2So what’s the deal with cutting it?

Some people don’t want to eat grapefruit because they can be so messy. The skin is thick and there’s a stubborn membrane as part of it that makes the grapefruit more difficult to access than its distant cousin the orange. But with the proper equipment and technique, you can learn to cut your grapefruit quickly and easily.

The technique

Alicia shows the easiest way to cut your grapefruit on the video. Look for the points on each end of the grapefruit and make sure that those are on the sides, and then cut down along the edge. That’s when you’ll see the beautiful deep red color (particularly in these Texas grapefruit) and that should inspire you to carry on.

 

3

Next cut down along each side, which allows you to remove all of the white membrane we mentioned earlier. That white part isn’t particularly bad for you, it’s just bitter and doesn’t taste very good. It’s actually the “pit” of the grapefruit! So make sure you remove it.

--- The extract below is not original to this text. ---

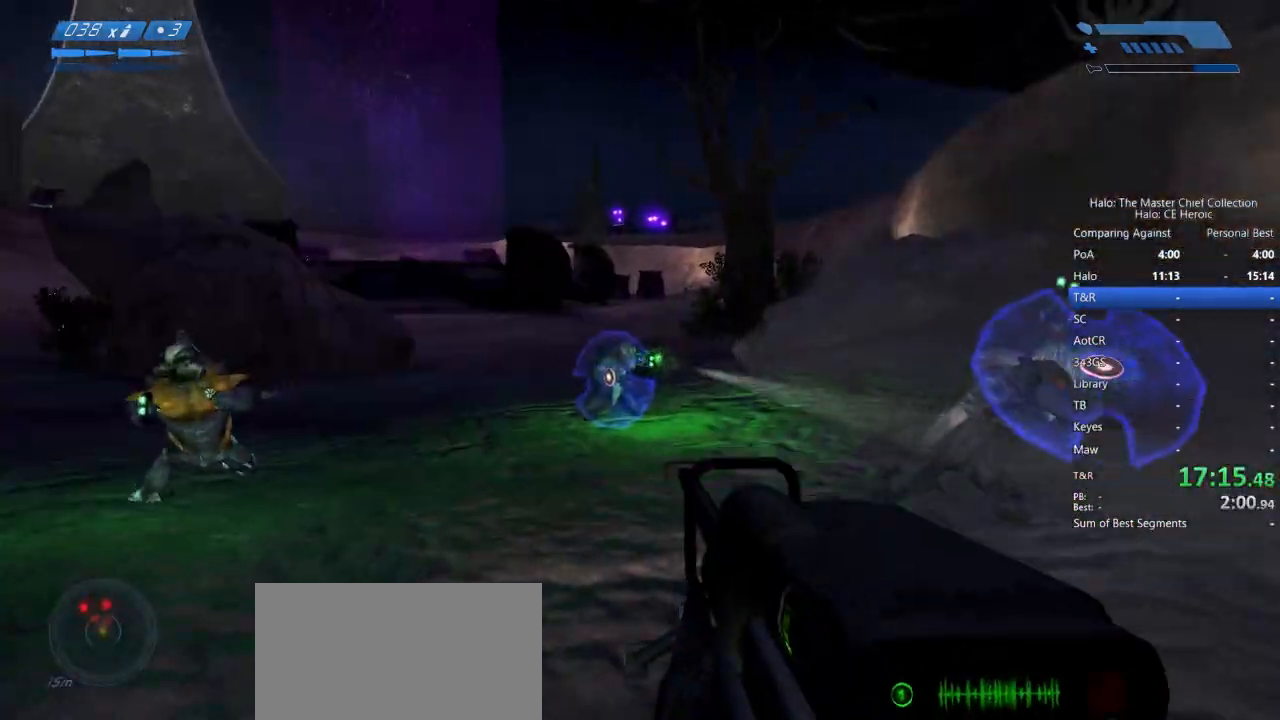
{"keys": ["d"], "mouse": []}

At this point you may want to change knives; that’s what Alicia does. She takes a smaller knife and cuts right along the section. Watch for the white line and when you see it you’ll be in the center. Don’t stop! Just turn your knife (this is why a smaller one is recommended) and cut right back up so that you can pop out that whole grapefruit section. Then keep following it all the way around.

4How to use them

These grapefruit sections are perfect as a snack by themselves. You can also throw them into a salad for a refreshing different taste, or Alicia suggests that you toss them with some avocado slices. She demonstrates a beautiful cubed section of grapefruit that you can put into a bag in your refrigerator and use to snack on all week long. You can alternately just cut the grapefruit in half and eat it with a grapefruit spoon, as your grandmother probably taught you to do.

5Healthy snack

And grapefruit is healthy! Grapefruit contains 100% of your daily Vitamin C requirements. It also contains lycopene and is only 60 calories for half a grapefruit.